Liberty-loving conservatives are waking up to the risk of executing innocent people, as well as the outrageous expense of capital trials and their endless appeals. Many of us now realize the death penalty does nothing to make us safer and does not deter killers. Despite all its executions, Texas had the 23rd highest murder rate in the nation in 2011.

Today, America is shifting away from the death penalty. Six states have repealed capital punishment in the past six years and the pace of executions is slowing everywhere as fewer inmates are sentenced to death. In Texas, the imposition of the death penalty peaked in 1999, when four-dozen people were put on death row; only nine people were put on death row last year. Juries are increasingly reluctant to sentence people to death. I suspect that many of the prisoners who’ve spent decades on death row wouldn’t have been sent there if they were charged and put on trial today.

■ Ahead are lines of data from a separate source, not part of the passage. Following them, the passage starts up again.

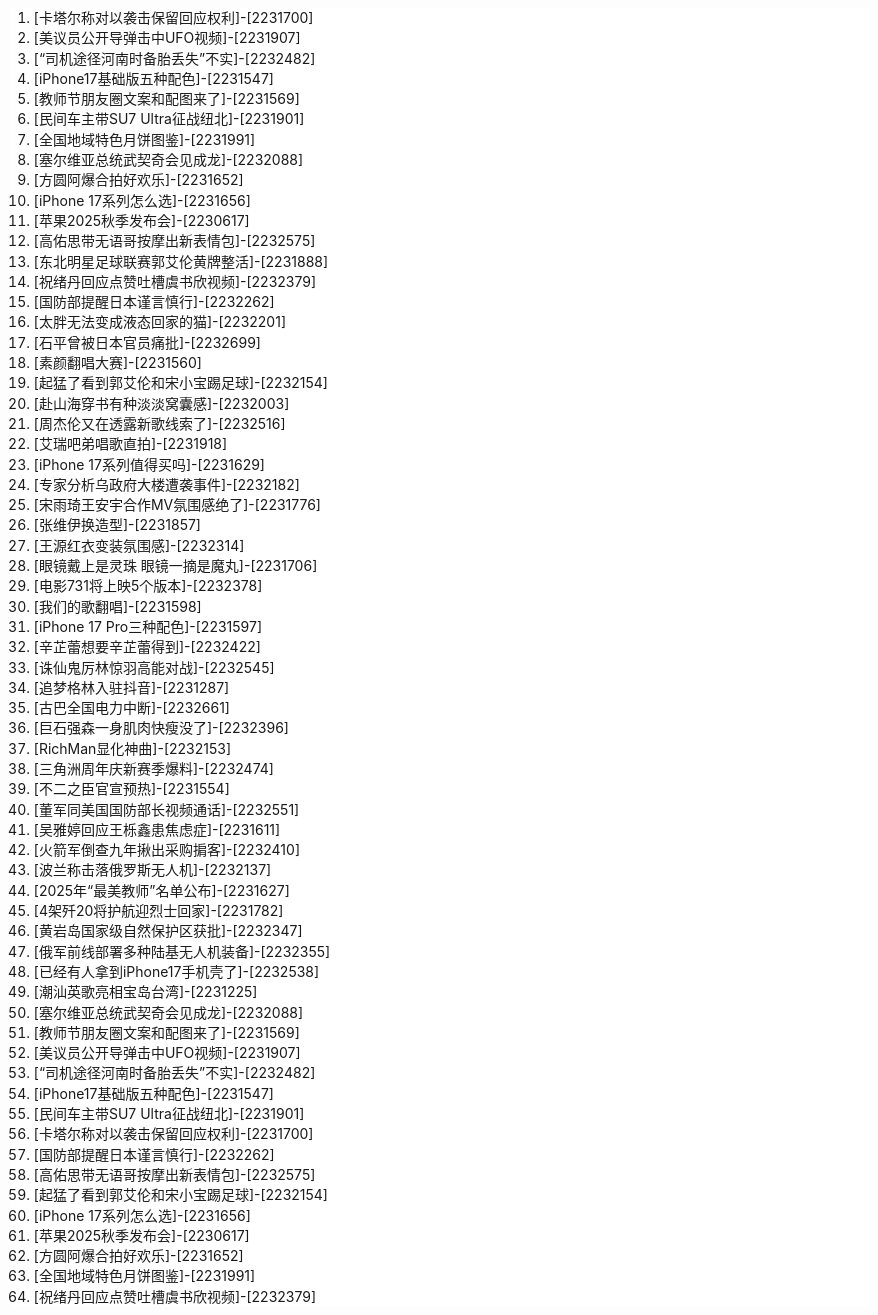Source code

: 1. [卡塔尔称对以袭击保留回应权利]-[2231700]
1. [美议员公开导弹击中UFO视频]-[2231907]
1. [“司机途径河南时备胎丢失”不实]-[2232482]
1. [iPhone17基础版五种配色]-[2231547]
1. [教师节朋友圈文案和配图来了]-[2231569]
1. [民间车主带SU7 Ultra征战纽北]-[2231901]
1. [全国地域特色月饼图鉴]-[2231991]
1. [塞尔维亚总统武契奇会见成龙]-[2232088]
1. [方圆阿爆合拍好欢乐]-[2231652]
1. [iPhone 17系列怎么选]-[2231656]
1. [苹果2025秋季发布会]-[2230617]
1. [高佑思带无语哥按摩出新表情包]-[2232575]
1. [东北明星足球联赛郭艾伦黄牌整活]-[2231888]
1. [祝绪丹回应点赞吐槽虞书欣视频]-[2232379]
1. [国防部提醒日本谨言慎行]-[2232262]
1. [太胖无法变成液态回家的猫]-[2232201]
1. [石平曾被日本官员痛批]-[2232699]
1. [素颜翻唱大赛]-[2231560]
1. [起猛了看到郭艾伦和宋小宝踢足球]-[2232154]
1. [赴山海穿书有种淡淡窝囊感]-[2232003]
1. [周杰伦又在透露新歌线索了]-[2232516]
1. [艾瑞吧弟唱歌直拍]-[2231918]
1. [iPhone 17系列值得买吗]-[2231629]
1. [专家分析乌政府大楼遭袭事件]-[2232182]
1. [宋雨琦王安宇合作MV氛围感绝了]-[2231776]
1. [张维伊换造型]-[2231857]
1. [王源红衣变装氛围感]-[2232314]
1. [眼镜戴上是灵珠 眼镜一摘是魔丸]-[2231706]
1. [电影731将上映5个版本]-[2232378]
1. [我们的歌翻唱]-[2231598]
1. [iPhone 17 Pro三种配色]-[2231597]
1. [辛芷蕾想要辛芷蕾得到]-[2232422]
1. [诛仙鬼厉林惊羽高能对战]-[2232545]
1. [追梦格林入驻抖音]-[2231287]
1. [古巴全国电力中断]-[2232661]
1. [巨石强森一身肌肉快瘦没了]-[2232396]
1. [RichMan显化神曲]-[2232153]
1. [三角洲周年庆新赛季爆料]-[2232474]
1. [不二之臣官宣预热]-[2231554]
1. [董军同美国国防部长视频通话]-[2232551]
1. [吴雅婷回应王栎鑫患焦虑症]-[2231611]
1. [火箭军倒查九年揪出采购掮客]-[2232410]
1. [波兰称击落俄罗斯无人机]-[2232137]
1. [2025年“最美教师”名单公布]-[2231627]
1. [4架歼20将护航迎烈士回家]-[2231782]
1. [黄岩岛国家级自然保护区获批]-[2232347]
1. [俄军前线部署多种陆基无人机装备]-[2232355]
1. [已经有人拿到iPhone17手机壳了]-[2232538]
1. [潮汕英歌亮相宝岛台湾]-[2231225]
1. [塞尔维亚总统武契奇会见成龙]-[2232088]
1. [教师节朋友圈文案和配图来了]-[2231569]
1. [美议员公开导弹击中UFO视频]-[2231907]
1. [“司机途径河南时备胎丢失”不实]-[2232482]
1. [iPhone17基础版五种配色]-[2231547]
1. [民间车主带SU7 Ultra征战纽北]-[2231901]
1. [卡塔尔称对以袭击保留回应权利]-[2231700]
1. [国防部提醒日本谨言慎行]-[2232262]
1. [高佑思带无语哥按摩出新表情包]-[2232575]
1. [起猛了看到郭艾伦和宋小宝踢足球]-[2232154]
1. [iPhone 17系列怎么选]-[2231656]
1. [苹果2025秋季发布会]-[2230617]
1. [方圆阿爆合拍好欢乐]-[2231652]
1. [全国地域特色月饼图鉴]-[2231991]
1. [祝绪丹回应点赞吐槽虞书欣视频]-[2232379]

I’m not a bleeding heart liberal. But I think Republicans need to rethink our party’s “tough on crime” positions. Capital punishment isn’t consistent with our principles of limited government, liberty and fiscal responsibility. Kimberly McCarthy’s execution is an opportunity for all of us to take another look at this irrevocable, unjust and expensive punishment, and finally concede that the death penalty system no longer fits with our beliefs and should be done away with.

Pat Monks of Houston, Texas, is the Republican chair for Precinct 718 of Harris County, a member of the board of directors of the Texas Coalition to Abolish the Death Penalty, and a founding supporter of the national group Conservatives Concerned about the Death Penalty. He’s a criminal defense attorney.